Twenty minutes after the sun began to rise, two doors opened at once, and the squeaks of their hinges drew Thayer's eyes away from the directory and tugged Lenka out of the half-sleep she'd fallen into towards the end of their wait. >From the door leading to the rest of the house, Bertrand returned, looking disappointed and not a little confused. Through the other, the door leading out into the fields, entered a woman dressed in a rumpled gray flightsuit. Thayer's expression registered surprise when he recognized her.
"Noreh?" he said.
"Why, good morning, my dear!" said Bertrand's voice at the same moment from across the kitchen. "I've not even started breakfast yet, but do come in, sit down."
Noreh blushed and stopped short upon seeing the Dictator seated at the table, but she recovered quickly enough to return Bertrand's greeting. "Morning, M. du Corbeau." And then she remembered herself and curtsied toward Thayer.
"What are you doing here, Noreh?" Thayer asked, putting the weight of authority circumvented into his voice.
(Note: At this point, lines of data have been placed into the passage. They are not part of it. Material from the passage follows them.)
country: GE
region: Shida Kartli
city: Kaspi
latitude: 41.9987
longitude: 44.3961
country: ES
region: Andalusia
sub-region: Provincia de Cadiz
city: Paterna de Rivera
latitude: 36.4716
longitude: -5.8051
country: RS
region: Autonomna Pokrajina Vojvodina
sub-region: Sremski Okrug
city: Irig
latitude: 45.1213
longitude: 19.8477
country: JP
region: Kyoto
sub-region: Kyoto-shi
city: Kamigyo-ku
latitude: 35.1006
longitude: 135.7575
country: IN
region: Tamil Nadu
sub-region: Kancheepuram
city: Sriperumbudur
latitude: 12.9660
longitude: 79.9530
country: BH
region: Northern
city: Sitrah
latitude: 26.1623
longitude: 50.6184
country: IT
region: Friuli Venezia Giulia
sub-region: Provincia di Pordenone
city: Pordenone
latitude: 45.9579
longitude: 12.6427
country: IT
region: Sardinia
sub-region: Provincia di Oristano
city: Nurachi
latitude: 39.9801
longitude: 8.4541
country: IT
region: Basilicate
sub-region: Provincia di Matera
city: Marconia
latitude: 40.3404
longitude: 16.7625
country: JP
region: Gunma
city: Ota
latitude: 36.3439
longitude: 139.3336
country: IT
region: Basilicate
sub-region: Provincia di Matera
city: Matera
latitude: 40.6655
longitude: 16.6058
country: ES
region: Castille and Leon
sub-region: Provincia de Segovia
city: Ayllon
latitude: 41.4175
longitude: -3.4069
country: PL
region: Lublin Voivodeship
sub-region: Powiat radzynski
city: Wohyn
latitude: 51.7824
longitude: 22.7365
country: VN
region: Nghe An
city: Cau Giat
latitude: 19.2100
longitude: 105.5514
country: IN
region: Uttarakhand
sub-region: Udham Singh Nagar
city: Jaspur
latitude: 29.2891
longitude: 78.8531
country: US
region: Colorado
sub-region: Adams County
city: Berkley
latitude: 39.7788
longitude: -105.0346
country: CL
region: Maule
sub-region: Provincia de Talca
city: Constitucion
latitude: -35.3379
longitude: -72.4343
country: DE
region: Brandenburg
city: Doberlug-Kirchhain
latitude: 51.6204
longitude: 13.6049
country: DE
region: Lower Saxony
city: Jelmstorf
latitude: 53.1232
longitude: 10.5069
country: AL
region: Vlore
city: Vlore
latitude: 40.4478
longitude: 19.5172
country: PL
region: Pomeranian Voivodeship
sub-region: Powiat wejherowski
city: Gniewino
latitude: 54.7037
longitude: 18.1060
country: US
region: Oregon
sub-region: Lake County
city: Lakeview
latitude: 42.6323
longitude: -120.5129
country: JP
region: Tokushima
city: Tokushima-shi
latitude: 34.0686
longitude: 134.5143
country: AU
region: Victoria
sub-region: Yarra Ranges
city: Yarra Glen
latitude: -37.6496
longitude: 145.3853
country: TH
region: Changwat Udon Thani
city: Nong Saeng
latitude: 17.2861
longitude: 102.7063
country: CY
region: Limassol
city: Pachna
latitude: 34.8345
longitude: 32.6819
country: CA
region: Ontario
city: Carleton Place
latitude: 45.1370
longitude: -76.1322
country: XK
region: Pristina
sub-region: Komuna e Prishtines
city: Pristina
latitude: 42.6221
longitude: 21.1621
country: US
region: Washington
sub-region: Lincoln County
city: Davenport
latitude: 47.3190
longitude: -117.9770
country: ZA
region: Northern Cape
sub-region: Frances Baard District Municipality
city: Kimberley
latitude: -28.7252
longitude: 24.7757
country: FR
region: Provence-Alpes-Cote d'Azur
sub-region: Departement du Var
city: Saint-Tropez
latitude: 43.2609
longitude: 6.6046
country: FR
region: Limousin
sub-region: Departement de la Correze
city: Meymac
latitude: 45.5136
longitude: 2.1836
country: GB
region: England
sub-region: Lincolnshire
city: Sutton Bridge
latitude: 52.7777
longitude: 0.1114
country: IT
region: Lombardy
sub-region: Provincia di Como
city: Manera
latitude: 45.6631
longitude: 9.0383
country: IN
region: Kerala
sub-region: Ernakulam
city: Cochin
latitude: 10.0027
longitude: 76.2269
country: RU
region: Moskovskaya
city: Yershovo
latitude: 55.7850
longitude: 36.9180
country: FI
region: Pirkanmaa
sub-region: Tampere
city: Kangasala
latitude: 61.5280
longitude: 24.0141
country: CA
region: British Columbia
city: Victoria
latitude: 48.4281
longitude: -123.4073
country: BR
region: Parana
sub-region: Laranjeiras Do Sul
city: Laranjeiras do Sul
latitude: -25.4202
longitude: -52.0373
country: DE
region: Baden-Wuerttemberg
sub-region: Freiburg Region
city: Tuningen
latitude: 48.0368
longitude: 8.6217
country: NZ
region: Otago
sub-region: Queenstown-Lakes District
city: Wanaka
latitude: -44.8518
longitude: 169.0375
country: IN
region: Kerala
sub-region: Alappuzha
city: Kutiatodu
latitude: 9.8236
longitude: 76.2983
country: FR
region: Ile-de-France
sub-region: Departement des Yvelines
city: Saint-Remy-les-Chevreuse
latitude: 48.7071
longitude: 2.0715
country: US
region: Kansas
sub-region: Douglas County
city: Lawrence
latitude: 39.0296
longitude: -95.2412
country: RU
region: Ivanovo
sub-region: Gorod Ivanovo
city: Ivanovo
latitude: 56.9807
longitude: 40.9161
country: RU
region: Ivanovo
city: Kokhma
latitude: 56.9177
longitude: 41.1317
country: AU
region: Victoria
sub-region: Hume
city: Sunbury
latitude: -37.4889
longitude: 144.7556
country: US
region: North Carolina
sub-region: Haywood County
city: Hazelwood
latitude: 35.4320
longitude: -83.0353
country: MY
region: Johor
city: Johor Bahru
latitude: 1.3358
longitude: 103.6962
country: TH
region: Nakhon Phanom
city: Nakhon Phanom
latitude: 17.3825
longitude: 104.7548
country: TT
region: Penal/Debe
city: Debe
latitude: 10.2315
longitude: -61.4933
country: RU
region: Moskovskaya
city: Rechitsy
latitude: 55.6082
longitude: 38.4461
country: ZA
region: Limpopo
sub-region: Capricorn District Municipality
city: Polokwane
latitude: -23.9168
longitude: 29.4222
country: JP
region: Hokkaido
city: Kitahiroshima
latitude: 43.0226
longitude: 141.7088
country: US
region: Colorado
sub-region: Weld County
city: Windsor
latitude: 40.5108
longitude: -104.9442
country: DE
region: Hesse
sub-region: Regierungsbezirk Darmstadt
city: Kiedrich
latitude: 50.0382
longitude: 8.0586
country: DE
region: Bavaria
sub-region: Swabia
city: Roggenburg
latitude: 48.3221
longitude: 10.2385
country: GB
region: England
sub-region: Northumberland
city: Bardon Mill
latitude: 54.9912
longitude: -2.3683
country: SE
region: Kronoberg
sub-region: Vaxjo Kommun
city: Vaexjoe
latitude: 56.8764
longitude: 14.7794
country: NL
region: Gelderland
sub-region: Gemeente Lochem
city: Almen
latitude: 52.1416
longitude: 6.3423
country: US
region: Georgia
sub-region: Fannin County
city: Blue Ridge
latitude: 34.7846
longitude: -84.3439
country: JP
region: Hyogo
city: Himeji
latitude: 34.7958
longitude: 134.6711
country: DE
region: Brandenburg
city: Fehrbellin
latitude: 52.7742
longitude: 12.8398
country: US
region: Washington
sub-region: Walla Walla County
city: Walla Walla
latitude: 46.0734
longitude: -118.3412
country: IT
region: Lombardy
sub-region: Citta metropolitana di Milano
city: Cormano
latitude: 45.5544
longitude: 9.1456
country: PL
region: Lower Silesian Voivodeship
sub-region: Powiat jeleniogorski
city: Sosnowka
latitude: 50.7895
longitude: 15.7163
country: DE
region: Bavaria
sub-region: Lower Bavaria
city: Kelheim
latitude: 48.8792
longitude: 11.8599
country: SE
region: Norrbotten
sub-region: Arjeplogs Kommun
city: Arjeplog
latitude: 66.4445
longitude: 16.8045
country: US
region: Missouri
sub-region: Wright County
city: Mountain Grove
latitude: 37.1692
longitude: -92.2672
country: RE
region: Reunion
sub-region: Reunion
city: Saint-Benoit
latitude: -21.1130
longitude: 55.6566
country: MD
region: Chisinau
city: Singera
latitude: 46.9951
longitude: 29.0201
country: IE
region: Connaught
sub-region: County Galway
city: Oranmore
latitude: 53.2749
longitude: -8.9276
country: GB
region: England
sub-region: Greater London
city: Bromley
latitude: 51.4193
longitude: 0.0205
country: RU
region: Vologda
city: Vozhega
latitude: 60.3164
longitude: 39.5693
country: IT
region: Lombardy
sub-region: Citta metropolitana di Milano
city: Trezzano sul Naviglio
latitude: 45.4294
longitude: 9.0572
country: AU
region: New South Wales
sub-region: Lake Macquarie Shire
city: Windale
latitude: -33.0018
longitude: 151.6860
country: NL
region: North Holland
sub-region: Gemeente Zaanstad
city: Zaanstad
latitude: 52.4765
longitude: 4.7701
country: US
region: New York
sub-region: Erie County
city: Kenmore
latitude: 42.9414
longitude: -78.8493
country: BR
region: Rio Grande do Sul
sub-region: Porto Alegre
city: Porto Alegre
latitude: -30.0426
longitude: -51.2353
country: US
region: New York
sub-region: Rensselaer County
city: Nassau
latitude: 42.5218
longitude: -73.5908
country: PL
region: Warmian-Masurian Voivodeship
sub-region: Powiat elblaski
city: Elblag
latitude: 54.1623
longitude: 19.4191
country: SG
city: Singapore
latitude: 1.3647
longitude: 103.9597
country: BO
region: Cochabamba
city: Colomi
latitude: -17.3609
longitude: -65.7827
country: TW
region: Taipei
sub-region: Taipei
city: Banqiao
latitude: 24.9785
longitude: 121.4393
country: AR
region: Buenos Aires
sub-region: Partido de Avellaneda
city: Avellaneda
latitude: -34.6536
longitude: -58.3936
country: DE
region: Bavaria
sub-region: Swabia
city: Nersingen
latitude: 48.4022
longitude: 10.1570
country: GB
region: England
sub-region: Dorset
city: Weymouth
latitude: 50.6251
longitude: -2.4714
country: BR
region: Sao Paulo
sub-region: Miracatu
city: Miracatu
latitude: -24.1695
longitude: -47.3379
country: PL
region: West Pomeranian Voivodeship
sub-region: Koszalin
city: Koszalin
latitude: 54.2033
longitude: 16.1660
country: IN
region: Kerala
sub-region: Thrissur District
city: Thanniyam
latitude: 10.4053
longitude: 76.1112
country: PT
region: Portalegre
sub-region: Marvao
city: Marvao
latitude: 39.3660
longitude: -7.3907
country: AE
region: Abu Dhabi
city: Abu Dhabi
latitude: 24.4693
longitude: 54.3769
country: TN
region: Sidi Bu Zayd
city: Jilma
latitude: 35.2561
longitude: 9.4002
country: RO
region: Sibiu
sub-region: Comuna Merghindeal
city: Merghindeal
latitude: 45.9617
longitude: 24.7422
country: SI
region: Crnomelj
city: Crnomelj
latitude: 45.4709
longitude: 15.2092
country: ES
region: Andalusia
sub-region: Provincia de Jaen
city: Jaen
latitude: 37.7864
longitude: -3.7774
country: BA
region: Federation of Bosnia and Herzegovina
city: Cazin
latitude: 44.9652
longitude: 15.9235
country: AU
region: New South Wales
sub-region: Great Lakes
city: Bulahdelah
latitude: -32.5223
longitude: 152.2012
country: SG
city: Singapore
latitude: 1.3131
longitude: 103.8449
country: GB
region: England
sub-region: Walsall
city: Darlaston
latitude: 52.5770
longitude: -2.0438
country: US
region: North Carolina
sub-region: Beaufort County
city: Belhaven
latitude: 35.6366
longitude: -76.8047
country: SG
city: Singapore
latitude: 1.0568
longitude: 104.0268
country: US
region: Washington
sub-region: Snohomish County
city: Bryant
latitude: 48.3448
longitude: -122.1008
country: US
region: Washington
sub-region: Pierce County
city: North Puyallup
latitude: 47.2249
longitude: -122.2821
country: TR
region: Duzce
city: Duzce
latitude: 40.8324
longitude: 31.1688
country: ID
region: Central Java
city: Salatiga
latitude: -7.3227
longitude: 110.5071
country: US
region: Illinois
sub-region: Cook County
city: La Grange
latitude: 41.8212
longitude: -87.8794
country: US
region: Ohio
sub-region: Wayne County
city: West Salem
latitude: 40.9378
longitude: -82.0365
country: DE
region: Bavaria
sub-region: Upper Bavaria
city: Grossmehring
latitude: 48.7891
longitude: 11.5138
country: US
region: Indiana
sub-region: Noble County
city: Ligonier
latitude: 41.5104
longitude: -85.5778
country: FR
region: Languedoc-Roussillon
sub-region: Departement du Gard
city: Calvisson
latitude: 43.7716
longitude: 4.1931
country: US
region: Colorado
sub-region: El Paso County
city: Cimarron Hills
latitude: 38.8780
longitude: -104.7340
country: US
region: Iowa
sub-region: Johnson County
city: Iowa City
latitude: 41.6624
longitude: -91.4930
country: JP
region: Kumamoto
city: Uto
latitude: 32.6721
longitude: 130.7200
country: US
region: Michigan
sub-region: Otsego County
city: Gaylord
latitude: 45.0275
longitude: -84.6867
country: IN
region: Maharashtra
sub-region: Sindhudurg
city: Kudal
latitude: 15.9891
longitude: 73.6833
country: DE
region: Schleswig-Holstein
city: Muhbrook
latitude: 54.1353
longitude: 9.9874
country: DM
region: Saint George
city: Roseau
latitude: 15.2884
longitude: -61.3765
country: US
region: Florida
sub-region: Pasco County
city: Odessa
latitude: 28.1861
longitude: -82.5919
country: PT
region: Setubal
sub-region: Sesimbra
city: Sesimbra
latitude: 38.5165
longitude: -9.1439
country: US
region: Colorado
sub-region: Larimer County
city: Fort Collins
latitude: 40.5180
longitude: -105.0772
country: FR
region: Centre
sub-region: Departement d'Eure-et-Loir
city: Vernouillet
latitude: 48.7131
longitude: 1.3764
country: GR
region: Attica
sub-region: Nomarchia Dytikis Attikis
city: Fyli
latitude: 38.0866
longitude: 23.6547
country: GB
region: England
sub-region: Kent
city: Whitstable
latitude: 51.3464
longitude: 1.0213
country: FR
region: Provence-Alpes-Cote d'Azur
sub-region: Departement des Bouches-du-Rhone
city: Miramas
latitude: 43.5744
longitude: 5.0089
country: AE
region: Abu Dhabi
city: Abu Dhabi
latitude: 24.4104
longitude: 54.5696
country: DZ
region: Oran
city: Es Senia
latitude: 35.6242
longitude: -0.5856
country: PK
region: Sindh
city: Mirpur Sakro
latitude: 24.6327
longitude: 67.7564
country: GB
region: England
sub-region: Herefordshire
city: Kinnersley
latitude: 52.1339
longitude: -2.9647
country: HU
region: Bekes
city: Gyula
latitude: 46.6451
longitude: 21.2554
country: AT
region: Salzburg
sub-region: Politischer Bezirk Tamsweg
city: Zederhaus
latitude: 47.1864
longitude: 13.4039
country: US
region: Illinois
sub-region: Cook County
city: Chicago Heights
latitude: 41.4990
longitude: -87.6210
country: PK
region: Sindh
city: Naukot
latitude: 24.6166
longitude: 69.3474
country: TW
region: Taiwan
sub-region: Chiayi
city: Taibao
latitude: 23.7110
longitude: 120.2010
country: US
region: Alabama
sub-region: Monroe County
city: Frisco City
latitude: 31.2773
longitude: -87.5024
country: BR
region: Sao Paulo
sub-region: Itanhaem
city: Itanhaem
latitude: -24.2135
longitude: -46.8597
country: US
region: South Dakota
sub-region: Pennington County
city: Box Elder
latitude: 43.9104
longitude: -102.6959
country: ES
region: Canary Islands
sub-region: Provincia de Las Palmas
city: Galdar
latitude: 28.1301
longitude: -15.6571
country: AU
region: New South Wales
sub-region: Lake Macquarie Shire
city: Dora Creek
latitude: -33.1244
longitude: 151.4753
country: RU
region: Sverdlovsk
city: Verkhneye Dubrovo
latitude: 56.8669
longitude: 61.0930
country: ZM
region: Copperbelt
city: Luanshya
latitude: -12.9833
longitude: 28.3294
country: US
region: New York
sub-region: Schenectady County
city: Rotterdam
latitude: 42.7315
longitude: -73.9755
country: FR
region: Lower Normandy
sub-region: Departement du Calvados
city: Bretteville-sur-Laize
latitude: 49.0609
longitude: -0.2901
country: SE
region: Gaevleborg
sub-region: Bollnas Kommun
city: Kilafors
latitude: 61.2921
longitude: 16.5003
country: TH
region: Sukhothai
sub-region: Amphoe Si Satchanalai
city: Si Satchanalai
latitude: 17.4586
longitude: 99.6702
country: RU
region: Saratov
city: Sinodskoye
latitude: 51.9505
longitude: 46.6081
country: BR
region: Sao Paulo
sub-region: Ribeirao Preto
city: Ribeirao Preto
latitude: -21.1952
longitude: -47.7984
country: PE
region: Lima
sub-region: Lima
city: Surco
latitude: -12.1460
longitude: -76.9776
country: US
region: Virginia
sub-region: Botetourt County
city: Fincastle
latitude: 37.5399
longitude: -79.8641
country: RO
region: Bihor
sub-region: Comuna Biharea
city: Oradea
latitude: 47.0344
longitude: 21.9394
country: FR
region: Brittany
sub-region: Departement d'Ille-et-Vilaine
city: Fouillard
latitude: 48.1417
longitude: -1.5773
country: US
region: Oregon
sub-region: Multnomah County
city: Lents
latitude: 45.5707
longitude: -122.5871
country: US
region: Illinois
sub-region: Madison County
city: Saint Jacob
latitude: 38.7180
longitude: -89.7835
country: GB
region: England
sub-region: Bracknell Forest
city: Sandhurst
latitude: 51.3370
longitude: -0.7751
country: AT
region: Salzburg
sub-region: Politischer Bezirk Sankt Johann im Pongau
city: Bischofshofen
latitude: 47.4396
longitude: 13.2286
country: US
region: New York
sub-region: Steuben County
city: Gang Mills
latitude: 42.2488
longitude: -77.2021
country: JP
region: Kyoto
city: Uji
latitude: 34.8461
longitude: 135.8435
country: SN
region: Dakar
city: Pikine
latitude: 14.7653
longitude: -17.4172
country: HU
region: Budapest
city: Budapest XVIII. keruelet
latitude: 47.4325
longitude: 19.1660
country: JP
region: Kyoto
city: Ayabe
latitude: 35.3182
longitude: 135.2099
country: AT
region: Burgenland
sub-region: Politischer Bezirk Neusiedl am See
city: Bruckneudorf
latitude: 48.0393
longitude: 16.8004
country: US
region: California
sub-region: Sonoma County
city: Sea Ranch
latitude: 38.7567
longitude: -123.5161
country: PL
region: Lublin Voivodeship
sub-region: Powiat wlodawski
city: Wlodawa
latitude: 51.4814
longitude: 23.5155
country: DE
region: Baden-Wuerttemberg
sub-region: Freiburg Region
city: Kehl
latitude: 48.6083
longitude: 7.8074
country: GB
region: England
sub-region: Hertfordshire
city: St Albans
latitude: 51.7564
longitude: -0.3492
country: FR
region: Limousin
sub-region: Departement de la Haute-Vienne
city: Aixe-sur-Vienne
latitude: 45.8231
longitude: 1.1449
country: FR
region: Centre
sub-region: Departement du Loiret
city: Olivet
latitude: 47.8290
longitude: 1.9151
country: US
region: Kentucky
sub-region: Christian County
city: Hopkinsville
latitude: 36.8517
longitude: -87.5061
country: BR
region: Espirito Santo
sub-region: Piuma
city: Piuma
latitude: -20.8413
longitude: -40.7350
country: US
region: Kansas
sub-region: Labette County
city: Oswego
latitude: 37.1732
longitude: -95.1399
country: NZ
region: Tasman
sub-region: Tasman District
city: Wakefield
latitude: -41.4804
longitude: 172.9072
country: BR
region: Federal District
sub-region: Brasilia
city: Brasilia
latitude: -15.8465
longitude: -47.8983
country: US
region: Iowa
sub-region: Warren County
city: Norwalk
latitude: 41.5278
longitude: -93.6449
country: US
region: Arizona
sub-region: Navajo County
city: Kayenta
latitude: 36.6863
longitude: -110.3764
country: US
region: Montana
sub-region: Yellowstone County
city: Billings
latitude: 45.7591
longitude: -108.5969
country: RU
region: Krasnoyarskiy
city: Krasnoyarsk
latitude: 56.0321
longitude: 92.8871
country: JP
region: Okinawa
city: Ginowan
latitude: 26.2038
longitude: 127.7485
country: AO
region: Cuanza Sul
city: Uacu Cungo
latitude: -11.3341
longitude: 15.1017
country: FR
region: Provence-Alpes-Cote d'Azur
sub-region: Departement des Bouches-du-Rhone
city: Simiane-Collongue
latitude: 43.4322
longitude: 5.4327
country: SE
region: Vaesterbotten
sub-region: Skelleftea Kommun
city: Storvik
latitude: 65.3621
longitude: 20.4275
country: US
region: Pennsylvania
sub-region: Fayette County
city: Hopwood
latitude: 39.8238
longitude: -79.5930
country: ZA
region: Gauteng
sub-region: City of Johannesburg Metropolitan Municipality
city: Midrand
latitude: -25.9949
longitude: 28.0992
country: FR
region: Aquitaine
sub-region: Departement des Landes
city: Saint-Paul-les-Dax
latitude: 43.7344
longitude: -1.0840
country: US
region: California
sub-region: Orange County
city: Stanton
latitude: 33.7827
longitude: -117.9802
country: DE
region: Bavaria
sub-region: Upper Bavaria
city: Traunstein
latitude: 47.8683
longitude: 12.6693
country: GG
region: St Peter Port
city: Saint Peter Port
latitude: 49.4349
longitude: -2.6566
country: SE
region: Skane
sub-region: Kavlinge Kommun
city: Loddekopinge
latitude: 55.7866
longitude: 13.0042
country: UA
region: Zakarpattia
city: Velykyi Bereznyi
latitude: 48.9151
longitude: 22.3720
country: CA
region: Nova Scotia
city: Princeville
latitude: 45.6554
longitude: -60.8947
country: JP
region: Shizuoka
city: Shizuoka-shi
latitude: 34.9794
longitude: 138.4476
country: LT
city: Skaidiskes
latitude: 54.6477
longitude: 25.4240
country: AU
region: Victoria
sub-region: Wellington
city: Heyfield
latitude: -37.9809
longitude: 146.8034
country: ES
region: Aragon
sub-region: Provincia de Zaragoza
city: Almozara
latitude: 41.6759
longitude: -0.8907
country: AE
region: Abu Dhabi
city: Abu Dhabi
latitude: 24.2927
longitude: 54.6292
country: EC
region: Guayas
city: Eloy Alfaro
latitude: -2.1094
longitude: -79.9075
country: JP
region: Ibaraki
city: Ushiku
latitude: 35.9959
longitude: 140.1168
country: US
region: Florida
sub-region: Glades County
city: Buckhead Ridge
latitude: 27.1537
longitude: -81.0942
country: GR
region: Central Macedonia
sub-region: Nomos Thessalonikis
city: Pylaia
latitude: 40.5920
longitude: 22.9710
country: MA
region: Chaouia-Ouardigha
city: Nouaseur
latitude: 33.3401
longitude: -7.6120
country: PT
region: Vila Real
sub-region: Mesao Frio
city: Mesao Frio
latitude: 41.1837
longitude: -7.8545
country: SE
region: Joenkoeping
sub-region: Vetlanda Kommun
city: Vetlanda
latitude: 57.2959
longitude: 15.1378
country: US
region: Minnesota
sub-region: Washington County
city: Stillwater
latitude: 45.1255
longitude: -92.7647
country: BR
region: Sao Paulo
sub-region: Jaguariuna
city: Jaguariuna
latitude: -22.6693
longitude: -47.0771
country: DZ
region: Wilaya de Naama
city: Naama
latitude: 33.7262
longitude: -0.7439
"I was called in by Terra Group as backup," the pilot explained hastily. "General Nivag knows, Sire, and authorized my participation. I thought you'd know. I'm sorry, I hope I didn't--"
Thayer frowned but nodded. "No, that's all right. Odd--" he grinned a little-- "and a bit frustrating, that you're literally taking part in the mission and they've barely even told me the least of details about it; but we shall assume that Terra Group knows what it does."
"For what it's worth, M'lord, I don't know much about it either. I'm just here on call if they need me."
"Do you perhaps know," Thayer asked hopefully, "where we can find them?"
"Or where I might have left the note they gave me with their hotel's name," added Bertrand sheepishly.
"Oh," Noreh said. "No, I'm afraid not. They didn't tell me where they were staying."
Thayer sighed and looked down at the directory again. "By Darwin's beard, they' re not making this easy. We've not time to call every--"
"Noreh," Lenka interrupted, brightening suddenly, "did they leave you no means by which to contact them?"
"Call them?" Noreh pouted her lips in thought a moment. "Well, no--but Mike left his astromech aboard the Home. It can patch through to his comlink, I should think."
"Perfect!" Thayer said; "or close enough. 'Twill serve."